Start of Block

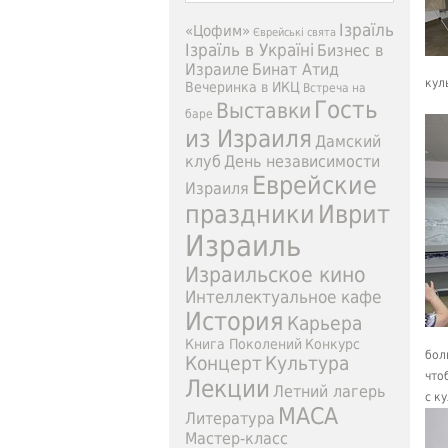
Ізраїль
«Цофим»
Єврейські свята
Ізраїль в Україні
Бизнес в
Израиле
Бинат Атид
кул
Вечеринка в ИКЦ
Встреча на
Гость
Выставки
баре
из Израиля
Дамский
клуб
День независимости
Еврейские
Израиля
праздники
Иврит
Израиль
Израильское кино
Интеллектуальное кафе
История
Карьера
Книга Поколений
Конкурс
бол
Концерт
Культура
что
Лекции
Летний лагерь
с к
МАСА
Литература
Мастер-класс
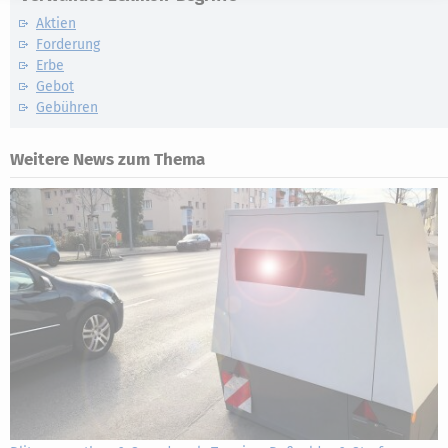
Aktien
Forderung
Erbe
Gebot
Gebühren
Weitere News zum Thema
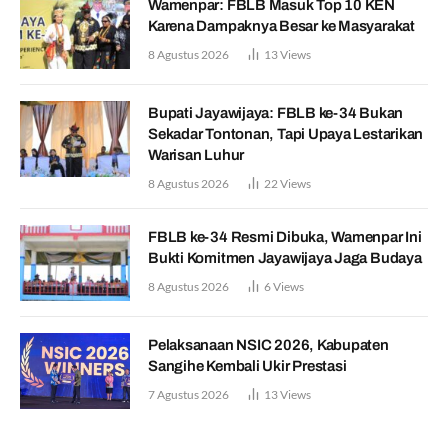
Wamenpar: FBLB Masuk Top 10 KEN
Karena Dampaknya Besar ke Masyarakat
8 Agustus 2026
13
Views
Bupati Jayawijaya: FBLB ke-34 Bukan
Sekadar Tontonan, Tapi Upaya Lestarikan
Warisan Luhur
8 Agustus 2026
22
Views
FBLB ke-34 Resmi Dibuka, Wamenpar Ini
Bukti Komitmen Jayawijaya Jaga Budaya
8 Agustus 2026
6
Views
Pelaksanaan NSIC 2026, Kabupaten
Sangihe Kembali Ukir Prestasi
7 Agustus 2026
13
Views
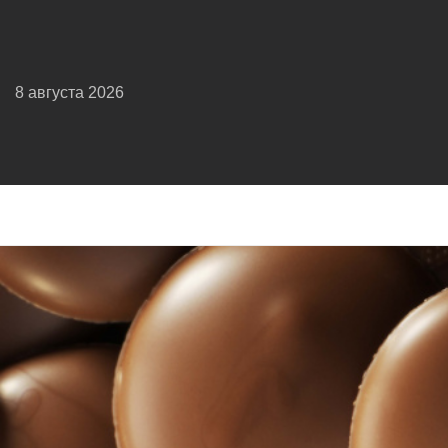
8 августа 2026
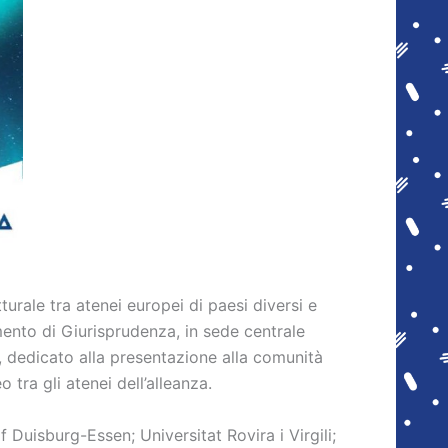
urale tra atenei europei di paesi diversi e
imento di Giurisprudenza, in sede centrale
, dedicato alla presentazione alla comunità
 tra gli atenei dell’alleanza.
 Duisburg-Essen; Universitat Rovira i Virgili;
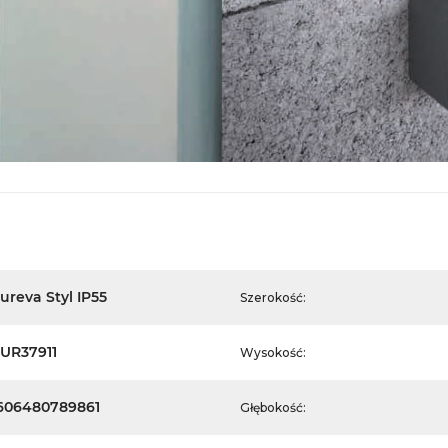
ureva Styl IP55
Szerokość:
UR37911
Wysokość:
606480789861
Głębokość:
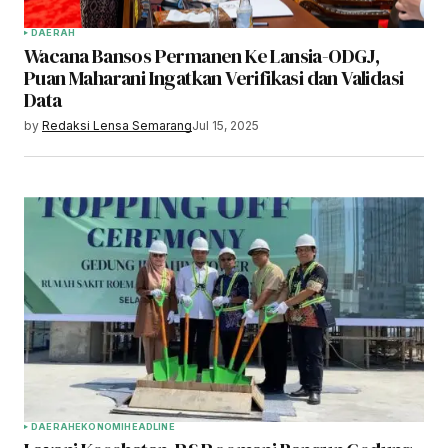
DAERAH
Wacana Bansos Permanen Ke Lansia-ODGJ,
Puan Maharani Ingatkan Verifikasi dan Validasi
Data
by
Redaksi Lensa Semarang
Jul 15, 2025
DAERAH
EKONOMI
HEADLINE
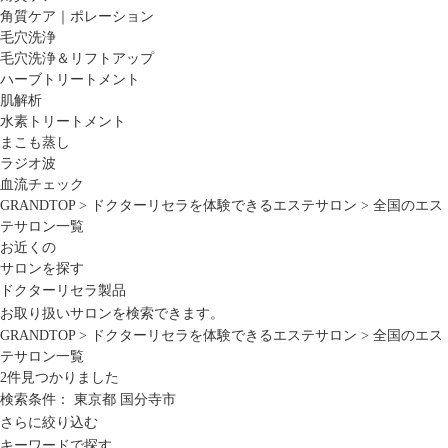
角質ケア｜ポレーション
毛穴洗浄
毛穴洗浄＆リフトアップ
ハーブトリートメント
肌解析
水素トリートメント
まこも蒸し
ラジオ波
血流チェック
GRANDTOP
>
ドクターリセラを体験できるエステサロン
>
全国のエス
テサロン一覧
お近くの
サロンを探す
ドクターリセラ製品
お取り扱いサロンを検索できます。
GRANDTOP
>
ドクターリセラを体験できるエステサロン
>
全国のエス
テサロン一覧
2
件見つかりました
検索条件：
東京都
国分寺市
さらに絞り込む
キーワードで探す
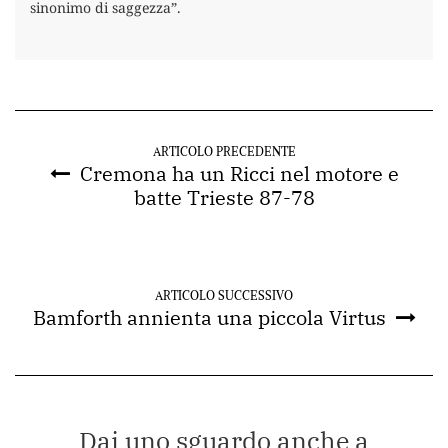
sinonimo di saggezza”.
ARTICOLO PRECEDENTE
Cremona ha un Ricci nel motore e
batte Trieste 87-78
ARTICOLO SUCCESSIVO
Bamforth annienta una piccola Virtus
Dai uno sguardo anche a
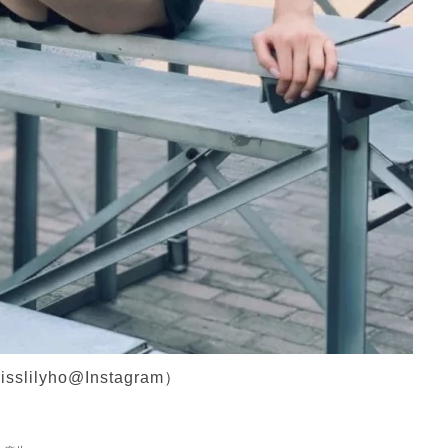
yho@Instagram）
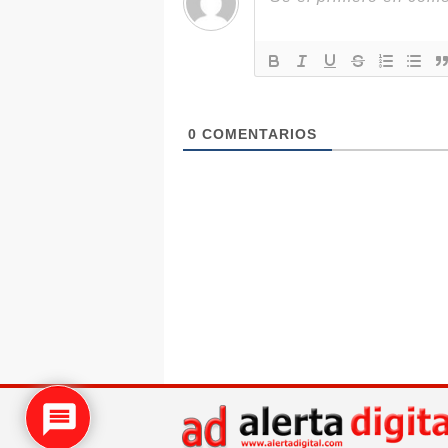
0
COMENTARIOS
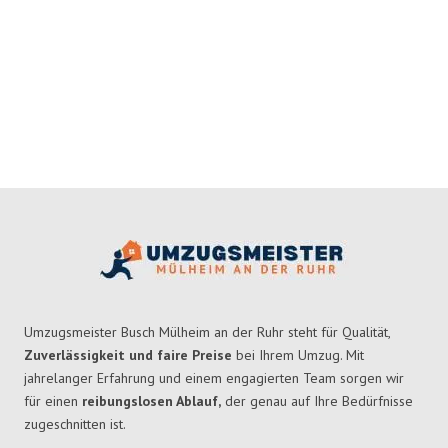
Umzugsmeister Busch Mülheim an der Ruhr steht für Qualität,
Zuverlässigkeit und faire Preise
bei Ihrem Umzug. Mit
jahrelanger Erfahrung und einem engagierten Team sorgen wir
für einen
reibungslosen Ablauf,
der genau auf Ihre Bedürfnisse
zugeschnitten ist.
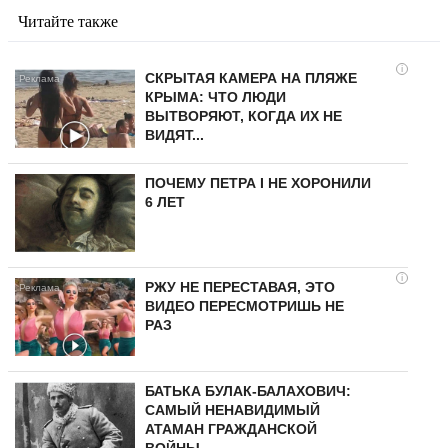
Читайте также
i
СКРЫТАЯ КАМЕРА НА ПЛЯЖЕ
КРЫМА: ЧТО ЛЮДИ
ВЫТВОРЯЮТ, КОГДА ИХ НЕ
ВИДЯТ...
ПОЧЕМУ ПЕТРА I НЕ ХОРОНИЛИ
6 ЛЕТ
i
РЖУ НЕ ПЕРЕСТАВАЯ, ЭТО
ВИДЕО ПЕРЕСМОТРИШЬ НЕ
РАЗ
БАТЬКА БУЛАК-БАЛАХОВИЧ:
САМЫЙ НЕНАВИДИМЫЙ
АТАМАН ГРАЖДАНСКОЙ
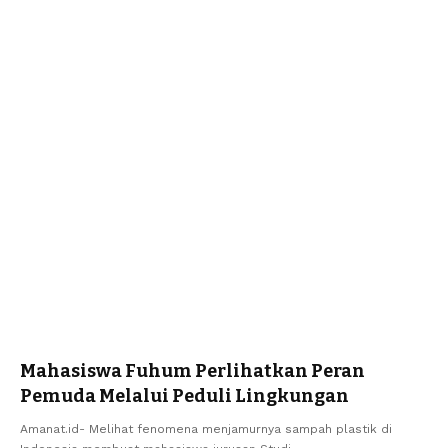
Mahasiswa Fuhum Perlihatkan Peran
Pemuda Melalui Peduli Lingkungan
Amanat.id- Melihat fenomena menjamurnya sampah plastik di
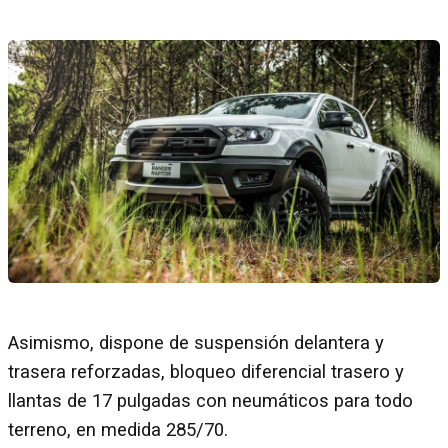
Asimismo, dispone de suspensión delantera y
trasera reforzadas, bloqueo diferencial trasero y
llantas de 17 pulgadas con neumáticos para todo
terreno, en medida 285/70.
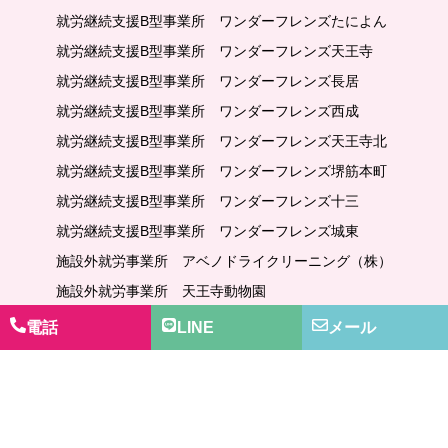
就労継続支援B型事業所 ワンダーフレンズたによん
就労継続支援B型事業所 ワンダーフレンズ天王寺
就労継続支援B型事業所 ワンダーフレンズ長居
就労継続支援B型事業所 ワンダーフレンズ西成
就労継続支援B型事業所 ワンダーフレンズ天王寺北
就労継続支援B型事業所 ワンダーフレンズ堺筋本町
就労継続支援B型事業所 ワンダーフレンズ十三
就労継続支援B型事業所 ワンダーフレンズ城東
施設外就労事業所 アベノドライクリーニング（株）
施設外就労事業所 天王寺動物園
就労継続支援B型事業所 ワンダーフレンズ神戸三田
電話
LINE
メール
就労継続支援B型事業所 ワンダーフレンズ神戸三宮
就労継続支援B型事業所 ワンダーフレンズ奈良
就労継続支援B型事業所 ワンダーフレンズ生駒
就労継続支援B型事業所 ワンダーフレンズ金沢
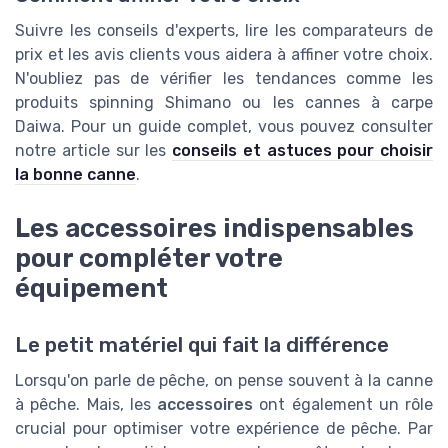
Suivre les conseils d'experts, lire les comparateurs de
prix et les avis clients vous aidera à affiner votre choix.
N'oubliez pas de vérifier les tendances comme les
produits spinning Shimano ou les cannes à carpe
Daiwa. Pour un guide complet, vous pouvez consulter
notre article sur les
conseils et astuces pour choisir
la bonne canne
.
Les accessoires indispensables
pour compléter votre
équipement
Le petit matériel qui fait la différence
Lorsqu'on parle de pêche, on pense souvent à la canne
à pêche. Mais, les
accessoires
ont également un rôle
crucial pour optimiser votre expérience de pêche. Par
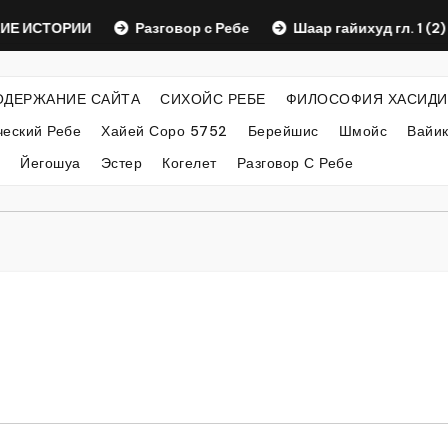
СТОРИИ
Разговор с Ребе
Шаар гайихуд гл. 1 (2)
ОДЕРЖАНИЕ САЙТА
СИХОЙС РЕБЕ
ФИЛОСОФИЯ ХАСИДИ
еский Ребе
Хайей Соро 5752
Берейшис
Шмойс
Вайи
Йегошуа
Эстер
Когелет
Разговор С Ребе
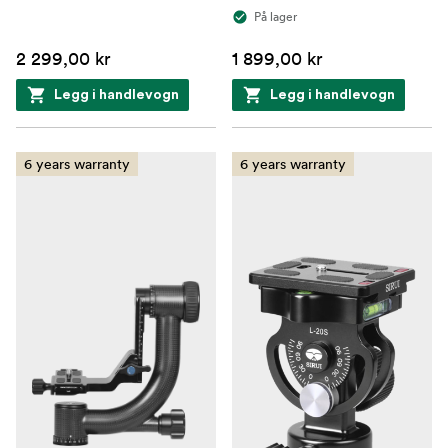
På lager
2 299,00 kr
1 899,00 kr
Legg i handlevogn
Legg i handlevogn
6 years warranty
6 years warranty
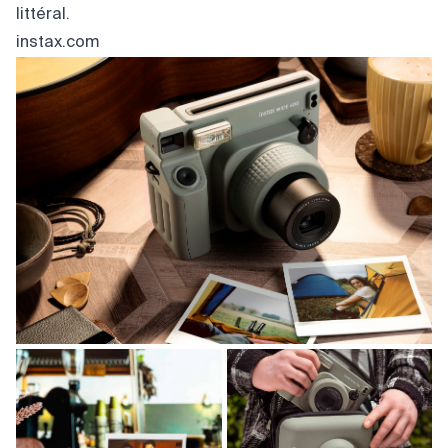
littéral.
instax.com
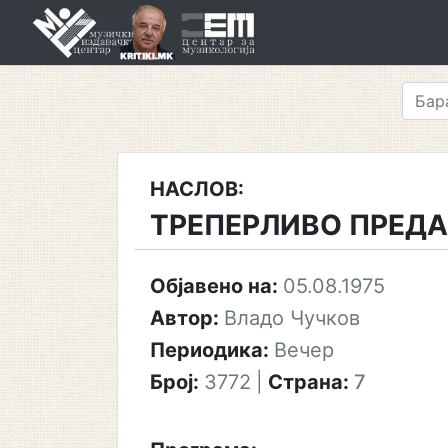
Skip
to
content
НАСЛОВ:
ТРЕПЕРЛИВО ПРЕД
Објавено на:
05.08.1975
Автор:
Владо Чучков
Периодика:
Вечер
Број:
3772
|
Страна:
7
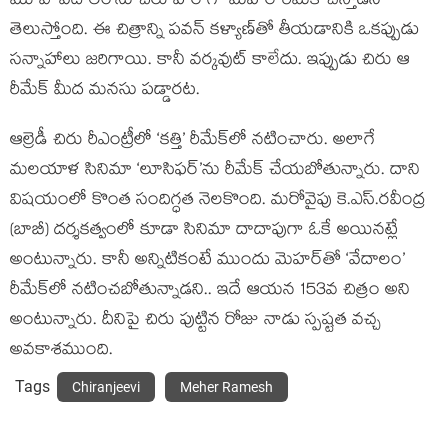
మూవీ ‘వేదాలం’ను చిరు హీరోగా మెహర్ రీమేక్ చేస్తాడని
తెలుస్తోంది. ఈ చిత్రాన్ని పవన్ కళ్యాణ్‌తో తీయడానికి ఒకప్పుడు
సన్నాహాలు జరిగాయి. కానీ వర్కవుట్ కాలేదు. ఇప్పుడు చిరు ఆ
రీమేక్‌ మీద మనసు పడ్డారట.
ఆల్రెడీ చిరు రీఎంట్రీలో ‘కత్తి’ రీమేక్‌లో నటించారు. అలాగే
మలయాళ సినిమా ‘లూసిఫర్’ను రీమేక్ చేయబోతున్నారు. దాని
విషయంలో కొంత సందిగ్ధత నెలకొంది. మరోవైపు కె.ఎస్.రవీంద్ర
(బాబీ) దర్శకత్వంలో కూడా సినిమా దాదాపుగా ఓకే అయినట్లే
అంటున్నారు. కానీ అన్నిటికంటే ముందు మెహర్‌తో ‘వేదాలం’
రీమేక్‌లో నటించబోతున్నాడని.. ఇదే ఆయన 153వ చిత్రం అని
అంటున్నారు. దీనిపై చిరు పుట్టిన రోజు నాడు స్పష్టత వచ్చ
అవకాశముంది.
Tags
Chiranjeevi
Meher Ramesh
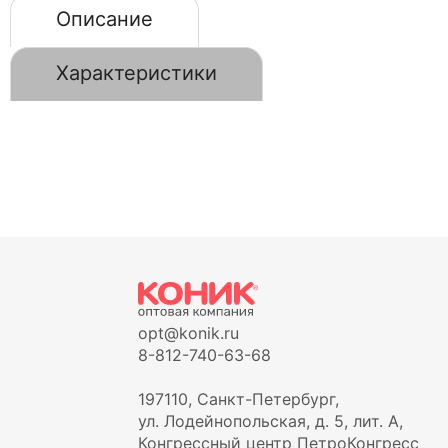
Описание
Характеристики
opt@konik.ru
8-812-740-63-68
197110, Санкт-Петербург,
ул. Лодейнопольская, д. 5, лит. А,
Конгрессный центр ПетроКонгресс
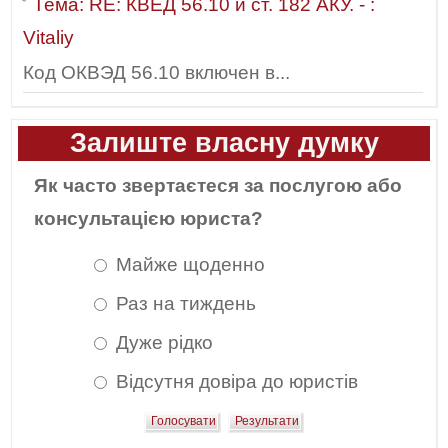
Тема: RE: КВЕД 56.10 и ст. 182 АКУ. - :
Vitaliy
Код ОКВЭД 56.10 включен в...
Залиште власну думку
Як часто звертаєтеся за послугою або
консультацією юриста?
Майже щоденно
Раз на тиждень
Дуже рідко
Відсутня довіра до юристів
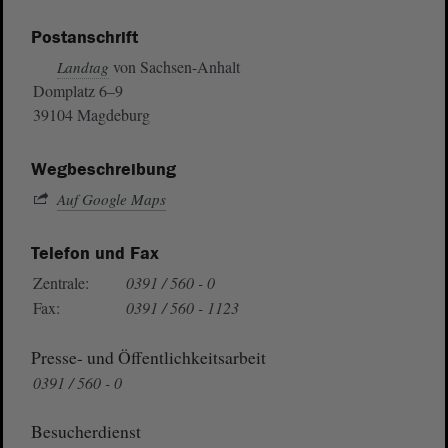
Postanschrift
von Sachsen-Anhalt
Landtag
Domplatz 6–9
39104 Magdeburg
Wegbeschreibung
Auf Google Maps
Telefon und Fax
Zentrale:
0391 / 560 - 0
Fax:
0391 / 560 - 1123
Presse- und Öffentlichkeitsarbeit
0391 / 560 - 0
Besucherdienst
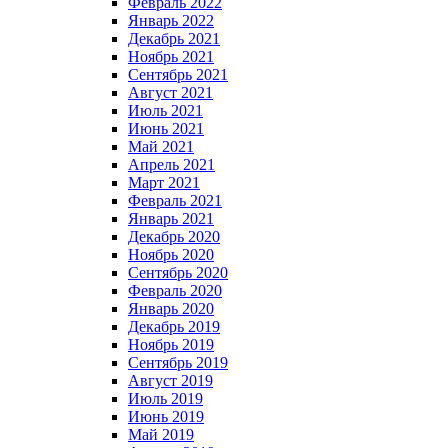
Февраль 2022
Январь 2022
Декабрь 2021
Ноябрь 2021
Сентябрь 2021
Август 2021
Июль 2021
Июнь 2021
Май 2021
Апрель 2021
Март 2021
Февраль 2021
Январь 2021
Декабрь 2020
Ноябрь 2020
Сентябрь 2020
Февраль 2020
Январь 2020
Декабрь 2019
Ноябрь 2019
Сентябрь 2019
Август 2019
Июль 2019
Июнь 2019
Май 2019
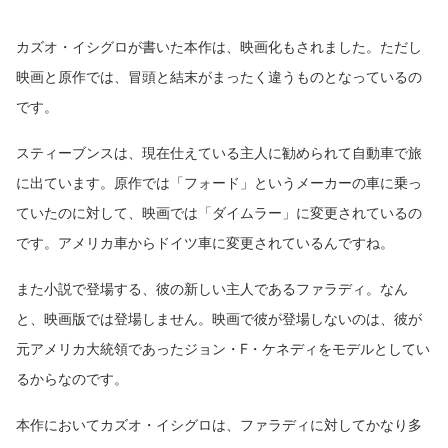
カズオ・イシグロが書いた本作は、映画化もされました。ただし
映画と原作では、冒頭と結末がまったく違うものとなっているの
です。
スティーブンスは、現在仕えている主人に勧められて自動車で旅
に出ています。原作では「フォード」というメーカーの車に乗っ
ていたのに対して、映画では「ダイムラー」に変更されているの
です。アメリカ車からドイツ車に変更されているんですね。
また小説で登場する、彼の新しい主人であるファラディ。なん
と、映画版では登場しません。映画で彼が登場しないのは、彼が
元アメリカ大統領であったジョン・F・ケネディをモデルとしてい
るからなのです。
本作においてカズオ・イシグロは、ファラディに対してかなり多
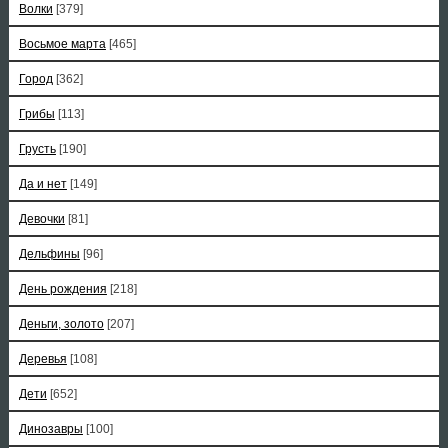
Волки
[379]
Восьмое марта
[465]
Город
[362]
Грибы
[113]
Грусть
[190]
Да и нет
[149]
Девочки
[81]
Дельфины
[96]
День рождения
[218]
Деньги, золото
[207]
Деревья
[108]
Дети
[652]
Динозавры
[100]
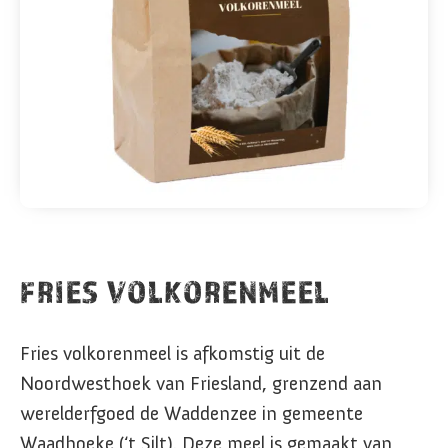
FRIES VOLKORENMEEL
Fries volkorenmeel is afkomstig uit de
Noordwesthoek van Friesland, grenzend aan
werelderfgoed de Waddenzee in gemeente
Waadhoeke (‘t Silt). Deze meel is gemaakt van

End of Block

Output exactly the lines above, beginning at the one with "llantas de 17" and stopping after the one with "就労継続支援B型事業所 ワンダーフレンズ金沢". Pictures are to be omitted.

▶ Completed exercise
llantas de 17 pulgadas con neumáticos para todo
terreno, en medida 285/70.
就労継続支援B型事業所 ワンダーフレンズたによん
就労継続支援B型事業所 ワンダーフレンズ天王寺
就労継続支援B型事業所 ワンダーフレンズ長居
就労継続支援B型事業所 ワンダーフレンズ西成
就労継続支援B型事業所 ワンダーフレンズ天王寺北
就労継続支援B型事業所 ワンダーフレンズ堺筋本町
就労継続支援B型事業所 ワンダーフレンズ十三
就労継続支援B型事業所 ワンダーフレンズ城東
施設外就労事業所 アベノドライクリーニング（株）
施設外就労事業所 天王寺動物園
就労継続支援B型事業所 ワンダーフレンズ神戸三田
電話
LINE
メール
就労継続支援B型事業所 ワンダーフレンズ神戸三宮
就労継続支援B型事業所 ワンダーフレンズ奈良
就労継続支援B型事業所 ワンダーフレンズ生駒
就労継続支援B型事業所 ワンダーフレンズ金沢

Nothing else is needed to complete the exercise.